_What is being asked_.
Once the line with "right elbow: (262, 146)" has been located in the records below, set down that line and all subsequent lines exactly, omitting the pictures.

_Dataset entries_.
☆ ☆ ☆ ☆

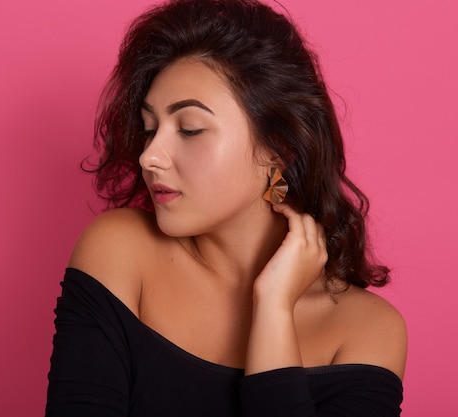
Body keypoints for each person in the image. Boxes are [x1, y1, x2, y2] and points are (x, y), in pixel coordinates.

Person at [45, 0, 407, 415]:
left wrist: (273, 308)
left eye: (190, 129)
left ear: (279, 148)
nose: (149, 156)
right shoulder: (121, 251)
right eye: (150, 129)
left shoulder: (367, 330)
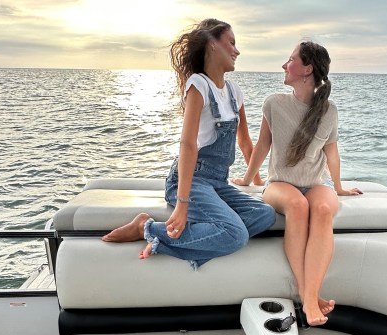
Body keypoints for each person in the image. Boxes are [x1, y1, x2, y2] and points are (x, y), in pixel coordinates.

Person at [103, 19, 275, 268]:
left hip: (217, 183)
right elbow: (187, 145)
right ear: (212, 44)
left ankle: (197, 243)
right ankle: (146, 227)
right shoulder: (198, 84)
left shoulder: (235, 91)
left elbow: (245, 142)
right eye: (232, 43)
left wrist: (256, 182)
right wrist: (182, 204)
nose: (237, 51)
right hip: (189, 180)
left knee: (265, 214)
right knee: (236, 234)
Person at [233, 41, 362, 326]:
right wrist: (247, 179)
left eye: (290, 59)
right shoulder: (274, 103)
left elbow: (331, 152)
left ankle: (309, 294)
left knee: (325, 209)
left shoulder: (329, 111)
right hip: (280, 184)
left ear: (307, 69)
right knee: (297, 205)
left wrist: (338, 187)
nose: (284, 64)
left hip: (316, 182)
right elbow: (262, 146)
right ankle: (309, 298)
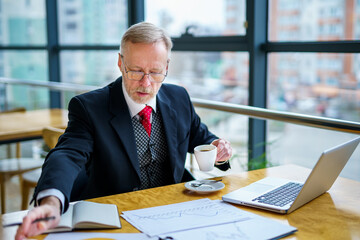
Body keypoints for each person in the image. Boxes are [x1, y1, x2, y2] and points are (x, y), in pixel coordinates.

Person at [15, 22, 232, 239]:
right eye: (136, 71)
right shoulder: (90, 107)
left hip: (172, 214)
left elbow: (200, 137)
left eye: (155, 72)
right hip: (115, 219)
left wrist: (218, 149)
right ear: (120, 63)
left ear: (166, 67)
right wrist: (52, 202)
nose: (146, 83)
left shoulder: (179, 98)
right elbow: (67, 154)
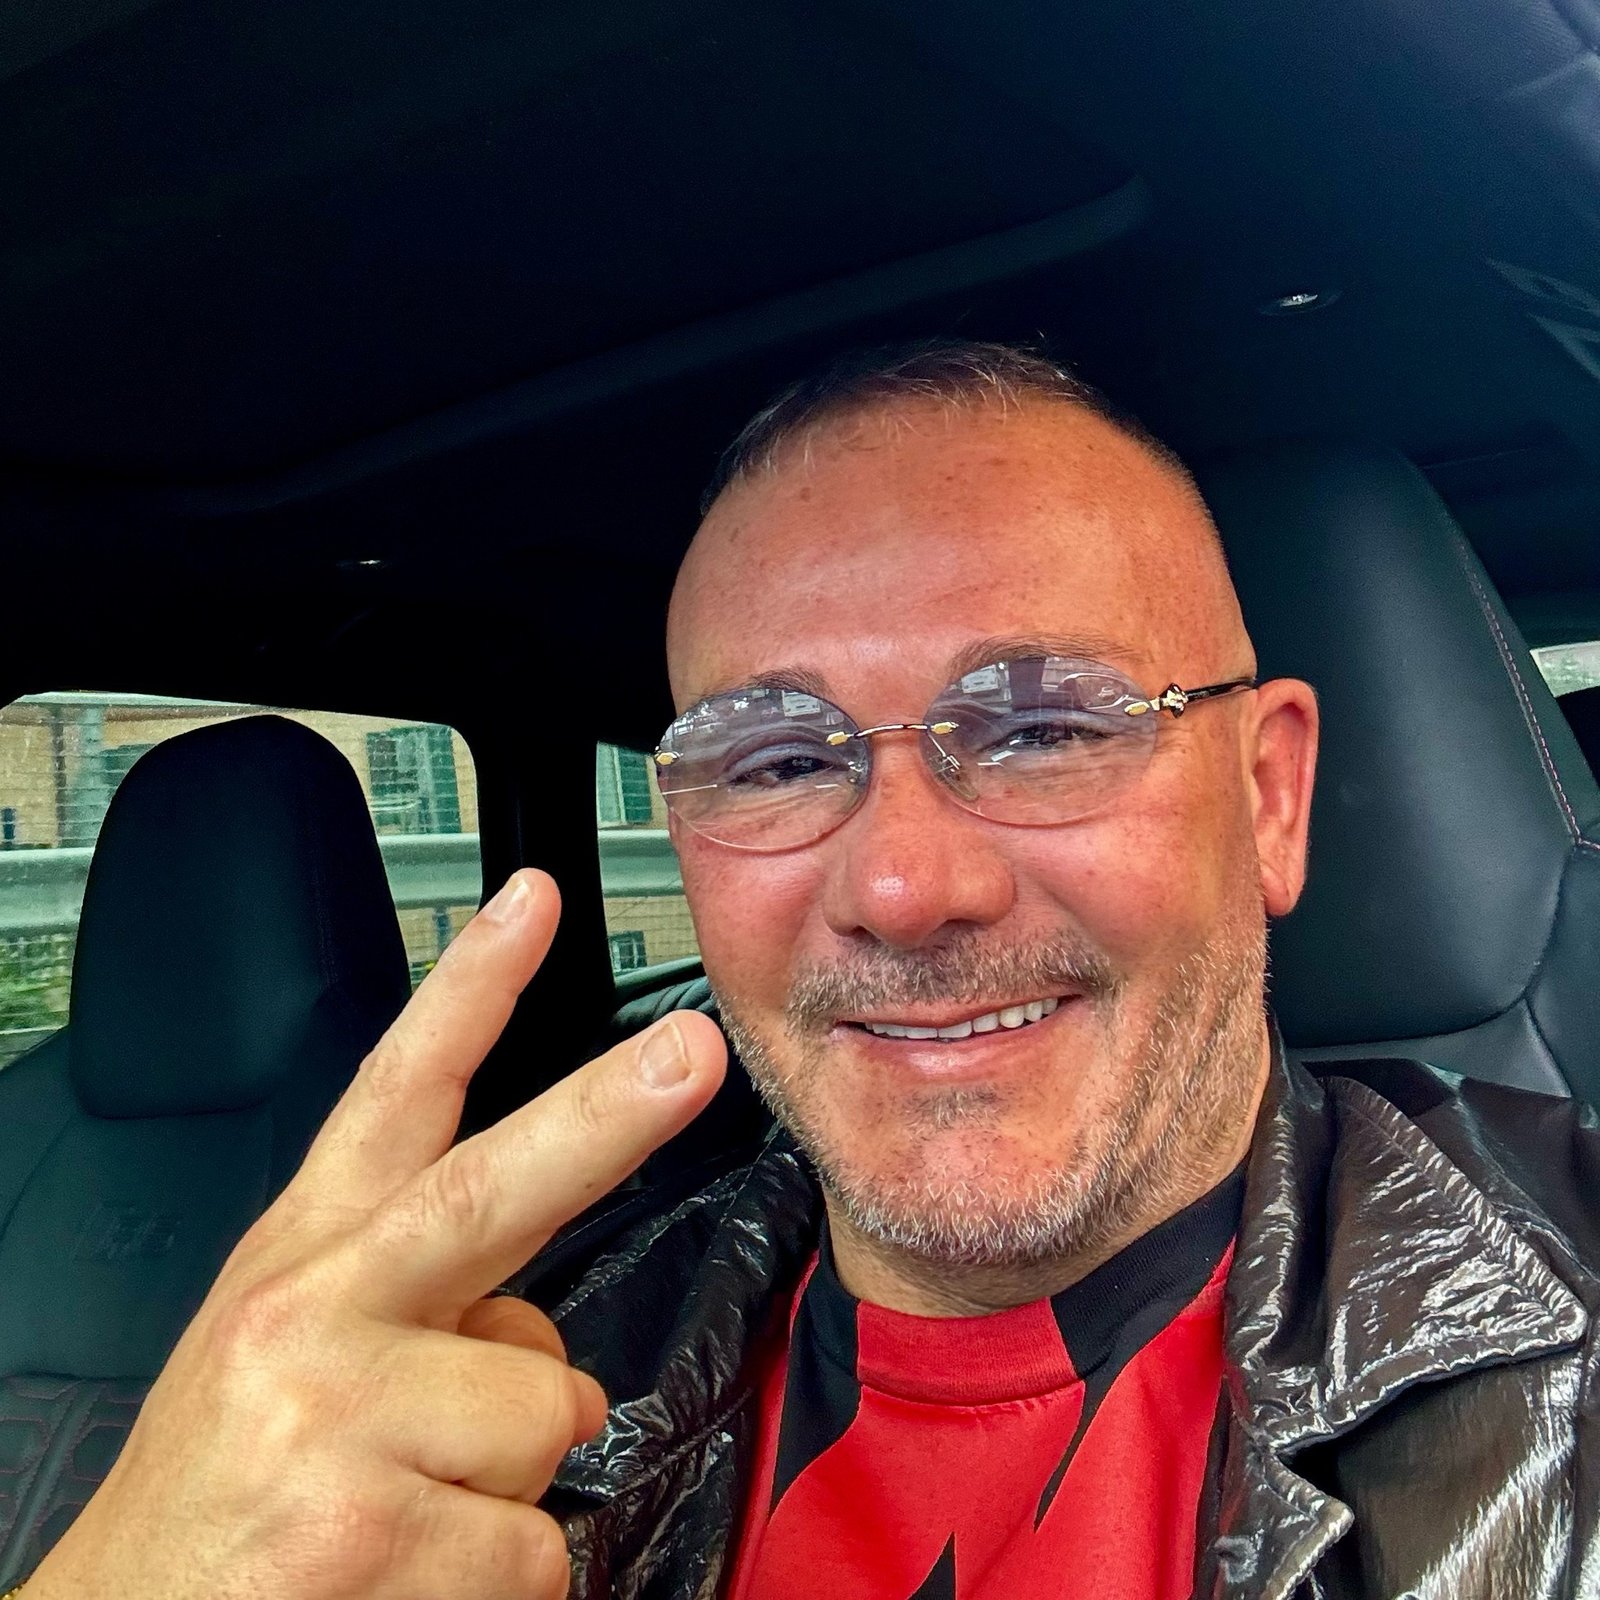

☆ ☆ ☆ ☆

_Exercise response_.
right elbow: (262, 146)
right ankle: (309, 298)
Body keypoints for each person in the image. Boxes are [x1, y1, x2, y2] and points are (x, y), in pixel coordinates.

Person at [15, 22, 232, 239]:
right eye: (136, 71)
right shoulder: (90, 107)
left hip: (172, 214)
left elbow: (200, 137)
left eye: (155, 72)
right hip: (115, 219)
left wrist: (218, 149)
right ear: (120, 63)
left ear: (166, 67)
right wrist: (52, 202)
nose: (146, 83)
left shoulder: (179, 98)
right elbow: (67, 154)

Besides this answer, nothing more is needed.